The publishers opposed the dismissal bid, while also acknowledging in their opposition brief that they had "inartfully pled" the tied product in their tying theory. What the publishers had actually intended to allege was that the tying product is "general search services provided by Google" and that the tied product is the "search generative experience," the opposition brief says.
But in his ruling Friday, Judge Mehta sided with Google across the board, and found that the publishers lack standing to bring the search claims, since they do not participate in the search market.
The judge noted that Google crawls the web to generate its news results, but it doesn't sell the placement of organic search results to publishers, and the publishers haven't alleged any well-pled facts to support their allegations that such commercial agreements exist between Google and other publishers.
"Instead, [the publishers] cryptically claim that they have a 'transactional arrangement' with Google to supply news content in exchange for search traffic," the order says. "That is a 'legal conclusion couched as a factual allegation' that the court is not bound to accept as true."
The judge added that "at most," the publishers alleged that Google crawls the web and acquires content at no cost from online news sites, which voluntarily make their data available "in the hope that Google users will navigate there by clicking links."
"Online news publishers are in no sense purchasers in that scenario," the order says.
Judge Mehta also agreed with Google that the tying claim is insufficiently pled in the complaint, and noted that the publishers can't re-plead a new tying theory in an opposition brief.
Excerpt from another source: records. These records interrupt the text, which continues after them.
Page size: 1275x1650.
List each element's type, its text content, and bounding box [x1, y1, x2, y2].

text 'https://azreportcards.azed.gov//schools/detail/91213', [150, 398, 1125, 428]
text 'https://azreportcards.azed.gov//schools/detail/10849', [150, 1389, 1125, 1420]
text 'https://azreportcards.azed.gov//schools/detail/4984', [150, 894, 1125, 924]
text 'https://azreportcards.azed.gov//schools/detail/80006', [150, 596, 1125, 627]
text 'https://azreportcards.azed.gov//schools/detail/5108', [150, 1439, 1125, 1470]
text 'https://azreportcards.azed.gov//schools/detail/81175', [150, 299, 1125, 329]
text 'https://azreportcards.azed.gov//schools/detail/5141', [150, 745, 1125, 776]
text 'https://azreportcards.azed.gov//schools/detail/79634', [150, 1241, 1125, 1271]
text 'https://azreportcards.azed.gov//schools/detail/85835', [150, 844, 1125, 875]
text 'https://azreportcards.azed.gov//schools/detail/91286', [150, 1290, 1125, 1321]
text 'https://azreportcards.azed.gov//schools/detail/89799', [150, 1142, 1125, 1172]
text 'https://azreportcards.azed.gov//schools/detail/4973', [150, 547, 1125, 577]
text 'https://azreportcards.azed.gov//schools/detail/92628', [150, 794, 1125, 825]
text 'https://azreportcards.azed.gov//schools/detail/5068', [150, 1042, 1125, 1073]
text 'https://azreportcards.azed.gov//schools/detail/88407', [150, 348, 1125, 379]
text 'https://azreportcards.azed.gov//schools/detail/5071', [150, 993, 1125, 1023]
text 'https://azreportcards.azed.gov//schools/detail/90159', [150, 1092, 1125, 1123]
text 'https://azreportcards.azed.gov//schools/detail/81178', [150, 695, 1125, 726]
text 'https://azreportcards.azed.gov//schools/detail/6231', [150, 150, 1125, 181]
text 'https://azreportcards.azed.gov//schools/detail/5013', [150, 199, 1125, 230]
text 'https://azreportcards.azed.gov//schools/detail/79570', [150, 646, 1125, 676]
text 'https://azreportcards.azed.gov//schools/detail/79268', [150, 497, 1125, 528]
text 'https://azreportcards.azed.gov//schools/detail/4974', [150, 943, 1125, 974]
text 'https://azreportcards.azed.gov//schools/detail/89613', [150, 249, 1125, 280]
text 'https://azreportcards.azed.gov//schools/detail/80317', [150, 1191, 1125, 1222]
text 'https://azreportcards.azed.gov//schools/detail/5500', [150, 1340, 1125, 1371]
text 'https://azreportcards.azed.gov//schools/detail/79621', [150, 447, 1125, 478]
But even if they could, they likely intended to take issue with Google's AI chatbot Gemini, and not the search generative experience.
Regardless, the judge said, the publishers' tying claim fails "on all three versions of their unlawful tying claim," and they fail "from the jump to allege a tying arrangement at all."
The judge added that the publishers' Clayton Act claim is time-barred by a seven-year statute of limitations.
"The acquisitions of Android, YouTube, and DeepMind may very well have been anticompetitive," the order says. "But Plaintiffs are 10 to 20 years too late; those claims are now stale."
Counsel and representatives for the parties didn't immediately respond to requests for comment on Monday.
The publishers' suit is one front in a wave of antitrust litigation filed against the tech giant in the wake of an enforcement action brought by the U.S. Department of Justice and a contingent of state-level agencies challenging Google's profit-sharing deals.
In that case, Judge Mehta presided over a 10-week bench trial and in 2024, he found that Google is an illegal monopolist based on contracts that make Google the default search engine across a range of devices and browsers from Apple, Mozilla, Samsung and others.
The publishers are represented by Michael D. Hausfeld, Scott Martin and Michael P. Lehmann of Hausfeld LLP, Michael L. Roberts, Erich P. Schork, Kelly A. Rinehart and Sarah DeLoach of Roberts Law Firm PC, John W. Barrett and Katherine B. Riley of Barrett Law Group PC, Michael J. Flannery, Pamela Gilbert, Daniel M. Cohen and Lissa Morgans of Cuneo Gilbert & LaDuca LLP, and Charles J. Cooper, Vincent J. Colatriano and Harold S. Reeves of Cooper & Kirk.
Google is represented by John E. Schmidtlein, Kenneth C. Smurzynski and Graham Safty of Williams & Connolly LLP.
The case is Helena World Chronicle LLC v. Google LLC et al., case number 1:23-cv-03677, in the U.S. District Court for the District of Columbia.